Photo taken at RTF’s San Luis Obispo, Calif., satellite sanctuary by Meg Frederick.
Today, December 15, marks the 50thanniversary of the enactment of the Wild Free-Roaming Horses and Burros Act (Public Law 92-195). Two days later, on Dec. 17, President Nixon issued a signing statement in which he said that he took “special pleasure … in signing strong new legislation to protect these noble animals.”
In honor of the Act’s anniversary, we’ll be taking a three-day look on our website at the history of wild horses, the passage of the law and the challenges wild horses face now, and the solution that RTF supports in order to move how wild horses and burros are managed in a direction Americans can take pride in.
Propelled by a wave of public sentiment, the Wild Free-Roaming Horses and Burros Act was passed unanimously by Congress, which declared that “wild horses and burros are living symbols of the historic and pioneer spirit of the West; that they contribute to the diversity of life forms within the nation and enrich the lives of the American people; and that these horses and burros are fast disappearing from the American scene.”
At its most basic level, the Act has been a success: Wild horses and burros, of which there were an estimated 17,000 left when President Nixon signed the bill into law, remain on our public lands. The Bureau of Land Management estimated there were 86,189 on the BLM-managed public lands in March of this year.
But for all its good intentions, the new law did not set up a humane, forward-looking management plan for wild horses. Instead, it handed broad authority to set population targets and maintain them to the BLM and U.S. Forest Service.
Congress further complicated matters in 1976 when it mandated that our public lands be managed for multiple uses: not just wild horses, burros and other wildlife, but livestock grazing, energy extraction and public recreation.
In the years since its passage, the Act has also been amended – some would say gutted — to allow for the use of helicopters for rounding up and transporting horses, to define “excess animals”: those that must be removed to preserve a “thriving ecological balance” in multiple-use areas, to allow the sale without limitation of wild horses more than 10 years of age or that have been offered unsuccessfully for adoption three times.

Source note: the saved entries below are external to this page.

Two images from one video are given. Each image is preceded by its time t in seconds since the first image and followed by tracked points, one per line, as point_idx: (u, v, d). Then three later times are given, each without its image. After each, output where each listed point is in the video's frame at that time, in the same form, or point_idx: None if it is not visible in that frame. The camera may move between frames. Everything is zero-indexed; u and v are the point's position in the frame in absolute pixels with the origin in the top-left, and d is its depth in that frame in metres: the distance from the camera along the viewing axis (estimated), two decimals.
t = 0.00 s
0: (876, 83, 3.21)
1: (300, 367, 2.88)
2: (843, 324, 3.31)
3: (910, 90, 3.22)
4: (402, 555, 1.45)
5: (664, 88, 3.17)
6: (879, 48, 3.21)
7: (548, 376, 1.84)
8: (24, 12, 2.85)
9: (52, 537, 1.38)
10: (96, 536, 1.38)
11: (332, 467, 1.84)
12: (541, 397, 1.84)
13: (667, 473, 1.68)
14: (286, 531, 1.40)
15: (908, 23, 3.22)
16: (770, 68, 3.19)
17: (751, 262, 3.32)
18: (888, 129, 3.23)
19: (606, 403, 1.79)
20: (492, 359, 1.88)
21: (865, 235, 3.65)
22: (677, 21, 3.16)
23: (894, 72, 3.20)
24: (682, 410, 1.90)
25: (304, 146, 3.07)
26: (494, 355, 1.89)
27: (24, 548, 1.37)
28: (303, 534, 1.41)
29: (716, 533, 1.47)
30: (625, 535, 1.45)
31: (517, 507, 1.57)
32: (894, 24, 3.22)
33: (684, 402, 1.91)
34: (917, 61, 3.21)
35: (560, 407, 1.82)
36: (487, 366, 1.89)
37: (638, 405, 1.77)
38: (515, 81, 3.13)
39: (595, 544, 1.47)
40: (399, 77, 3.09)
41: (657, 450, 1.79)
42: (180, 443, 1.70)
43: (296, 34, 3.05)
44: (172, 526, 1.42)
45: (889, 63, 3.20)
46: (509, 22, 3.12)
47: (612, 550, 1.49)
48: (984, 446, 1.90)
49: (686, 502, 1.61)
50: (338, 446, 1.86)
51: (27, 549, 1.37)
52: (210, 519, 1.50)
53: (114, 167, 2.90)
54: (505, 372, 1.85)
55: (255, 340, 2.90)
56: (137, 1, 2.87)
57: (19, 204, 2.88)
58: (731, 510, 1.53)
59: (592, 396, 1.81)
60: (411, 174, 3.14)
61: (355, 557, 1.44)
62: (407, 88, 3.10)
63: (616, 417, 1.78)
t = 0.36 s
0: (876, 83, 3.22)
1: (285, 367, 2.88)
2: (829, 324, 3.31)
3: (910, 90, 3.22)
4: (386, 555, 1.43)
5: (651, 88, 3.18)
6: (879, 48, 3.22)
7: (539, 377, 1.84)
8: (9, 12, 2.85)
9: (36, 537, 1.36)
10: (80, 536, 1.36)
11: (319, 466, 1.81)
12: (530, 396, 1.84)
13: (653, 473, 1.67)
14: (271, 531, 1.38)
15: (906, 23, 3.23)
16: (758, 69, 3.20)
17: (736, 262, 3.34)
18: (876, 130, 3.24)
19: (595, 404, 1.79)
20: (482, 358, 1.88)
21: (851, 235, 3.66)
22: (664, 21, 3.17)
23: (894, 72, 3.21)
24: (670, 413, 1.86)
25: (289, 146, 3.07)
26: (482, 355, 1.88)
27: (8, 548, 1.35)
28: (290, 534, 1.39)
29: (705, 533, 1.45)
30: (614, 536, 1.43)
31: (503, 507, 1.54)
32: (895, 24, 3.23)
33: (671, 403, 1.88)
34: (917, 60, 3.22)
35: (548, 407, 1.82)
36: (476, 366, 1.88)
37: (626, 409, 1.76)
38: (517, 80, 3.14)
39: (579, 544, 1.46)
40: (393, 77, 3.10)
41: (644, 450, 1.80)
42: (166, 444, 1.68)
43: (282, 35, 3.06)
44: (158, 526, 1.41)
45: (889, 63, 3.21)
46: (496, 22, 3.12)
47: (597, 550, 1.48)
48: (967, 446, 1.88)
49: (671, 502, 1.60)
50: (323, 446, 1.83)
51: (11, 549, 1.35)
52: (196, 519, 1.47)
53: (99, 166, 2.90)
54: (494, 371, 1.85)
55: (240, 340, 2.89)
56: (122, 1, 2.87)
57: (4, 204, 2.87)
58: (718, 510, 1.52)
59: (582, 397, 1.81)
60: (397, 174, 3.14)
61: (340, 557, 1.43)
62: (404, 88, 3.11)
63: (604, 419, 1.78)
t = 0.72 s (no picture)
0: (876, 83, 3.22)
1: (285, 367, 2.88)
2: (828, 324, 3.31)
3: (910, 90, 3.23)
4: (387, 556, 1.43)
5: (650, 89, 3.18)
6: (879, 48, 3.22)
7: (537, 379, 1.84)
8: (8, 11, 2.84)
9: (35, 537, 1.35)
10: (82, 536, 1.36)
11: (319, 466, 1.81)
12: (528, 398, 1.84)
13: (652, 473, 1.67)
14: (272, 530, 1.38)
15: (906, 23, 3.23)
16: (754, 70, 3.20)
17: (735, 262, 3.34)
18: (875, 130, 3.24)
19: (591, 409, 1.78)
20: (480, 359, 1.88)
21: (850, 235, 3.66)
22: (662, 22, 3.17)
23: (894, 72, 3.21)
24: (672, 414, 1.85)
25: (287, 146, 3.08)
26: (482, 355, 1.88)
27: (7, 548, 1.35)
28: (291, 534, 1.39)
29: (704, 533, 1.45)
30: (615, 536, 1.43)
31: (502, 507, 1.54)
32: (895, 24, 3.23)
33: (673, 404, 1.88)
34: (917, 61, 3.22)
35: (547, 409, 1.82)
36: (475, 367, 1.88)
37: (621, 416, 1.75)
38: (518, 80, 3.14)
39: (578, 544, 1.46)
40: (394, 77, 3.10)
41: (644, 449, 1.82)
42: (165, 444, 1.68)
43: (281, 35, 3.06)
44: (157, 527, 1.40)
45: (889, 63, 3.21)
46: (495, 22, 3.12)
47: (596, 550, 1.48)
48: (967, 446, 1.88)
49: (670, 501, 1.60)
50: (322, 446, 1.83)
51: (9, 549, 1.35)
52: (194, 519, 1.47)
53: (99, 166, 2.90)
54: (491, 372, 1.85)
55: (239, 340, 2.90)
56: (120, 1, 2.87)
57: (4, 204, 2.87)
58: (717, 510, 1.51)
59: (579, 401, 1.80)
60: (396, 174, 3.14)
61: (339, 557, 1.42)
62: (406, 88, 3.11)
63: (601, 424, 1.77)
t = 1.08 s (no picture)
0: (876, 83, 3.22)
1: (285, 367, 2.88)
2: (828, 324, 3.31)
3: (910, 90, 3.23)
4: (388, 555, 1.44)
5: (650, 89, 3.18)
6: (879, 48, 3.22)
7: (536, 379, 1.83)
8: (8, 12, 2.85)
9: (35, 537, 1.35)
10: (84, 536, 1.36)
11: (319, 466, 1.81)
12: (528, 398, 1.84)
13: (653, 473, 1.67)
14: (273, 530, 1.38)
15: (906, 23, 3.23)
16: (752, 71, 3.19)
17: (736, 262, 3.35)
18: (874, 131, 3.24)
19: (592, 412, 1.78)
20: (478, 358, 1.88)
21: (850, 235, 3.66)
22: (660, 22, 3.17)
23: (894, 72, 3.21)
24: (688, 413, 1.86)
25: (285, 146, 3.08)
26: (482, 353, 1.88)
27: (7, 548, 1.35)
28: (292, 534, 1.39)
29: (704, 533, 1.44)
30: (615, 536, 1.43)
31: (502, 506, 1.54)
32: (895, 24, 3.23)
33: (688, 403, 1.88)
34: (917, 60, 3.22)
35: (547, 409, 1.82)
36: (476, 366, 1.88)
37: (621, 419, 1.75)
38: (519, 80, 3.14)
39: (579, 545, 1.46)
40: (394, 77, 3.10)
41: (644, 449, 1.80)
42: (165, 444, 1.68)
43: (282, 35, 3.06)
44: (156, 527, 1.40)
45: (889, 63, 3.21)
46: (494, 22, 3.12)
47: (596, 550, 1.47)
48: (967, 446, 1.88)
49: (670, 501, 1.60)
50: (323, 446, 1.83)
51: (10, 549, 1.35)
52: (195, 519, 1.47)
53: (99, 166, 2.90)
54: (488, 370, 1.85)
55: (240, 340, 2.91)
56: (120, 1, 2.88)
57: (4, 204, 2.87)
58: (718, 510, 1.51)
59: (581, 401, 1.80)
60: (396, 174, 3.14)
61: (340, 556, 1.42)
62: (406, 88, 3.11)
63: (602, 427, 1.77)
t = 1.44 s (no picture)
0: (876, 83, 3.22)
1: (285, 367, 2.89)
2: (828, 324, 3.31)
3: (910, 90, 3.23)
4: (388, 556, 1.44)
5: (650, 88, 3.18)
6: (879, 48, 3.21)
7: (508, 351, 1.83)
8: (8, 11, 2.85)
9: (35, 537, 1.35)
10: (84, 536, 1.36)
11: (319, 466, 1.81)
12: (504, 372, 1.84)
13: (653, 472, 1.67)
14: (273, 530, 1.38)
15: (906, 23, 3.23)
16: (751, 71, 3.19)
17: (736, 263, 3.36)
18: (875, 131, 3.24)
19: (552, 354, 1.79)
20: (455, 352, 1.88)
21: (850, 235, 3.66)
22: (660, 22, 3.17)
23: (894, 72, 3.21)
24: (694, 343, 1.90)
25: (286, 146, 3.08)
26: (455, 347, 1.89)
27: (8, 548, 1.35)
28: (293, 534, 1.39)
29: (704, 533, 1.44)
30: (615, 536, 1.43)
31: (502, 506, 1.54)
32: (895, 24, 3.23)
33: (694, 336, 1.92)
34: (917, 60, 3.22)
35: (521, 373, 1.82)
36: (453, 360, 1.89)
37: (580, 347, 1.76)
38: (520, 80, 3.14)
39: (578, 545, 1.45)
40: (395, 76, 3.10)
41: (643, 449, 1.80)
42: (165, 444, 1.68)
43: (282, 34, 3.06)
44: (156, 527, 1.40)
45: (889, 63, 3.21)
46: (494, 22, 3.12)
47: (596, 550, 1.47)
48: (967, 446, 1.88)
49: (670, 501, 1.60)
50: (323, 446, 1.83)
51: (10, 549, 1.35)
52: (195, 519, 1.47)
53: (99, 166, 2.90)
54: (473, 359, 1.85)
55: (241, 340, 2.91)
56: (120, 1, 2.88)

Although we celebrate the spirit and intent of the Act, it is difficult to fully embrace this legislation:
- when wild horse habitat has been stripped by 15.5 million acres since the Act’s passage;
- when BLM and USFS continue to rely on often deadly helicopter roundups to manage numbers, tearing apart family bands and herds, instead of using the most minimally intrusive management necessary to protect the freedom of our wild horses and burros on their ranges. For more than two decades safe, proven and humane fertility control has been available to stabilize herd growth yet BLM has never even allocated 4% of its budget to this progressive and humane alternative to its aggressive capture-and-removal management paradigm;
- when this antiquated management policy has resulted in more than 58,000 wild horses and burros warehoused in off-ranging holding corrals and pastures;
- when incentive programs and sales keep our once wild and free horses and burros vulnerable to the slaughter pipeline;
- when government agencies routinely allocate the least amount of resources to wild horses and burros, which are outnumbered by livestock even in the areas set aside for them;
- and when a promise that was made to the horses and burros that helped build this nation has been broken.
And yet –
The Act is a touchstone for a growing number of people not just in the United States but around the world who are emotionally invested in this issue. The Act’s intent — ensuring wild herds remain on our public lands — has not been erased from law.
Wild horses and burros, these “living symbols of the historic and pioneer spirit of the West” that “enrich the lives of the American people,” still live on remote, fragile rangelands and in our hearts.
That you are reading this message, that you keep sending letters to Washington, D.C., and that you help us provide sanctuary for hundreds of wild horses and burros displaced by government roundups — all of that is proof positive that you, like us, believe that the protection and preservation of wild horses remain worth the fight.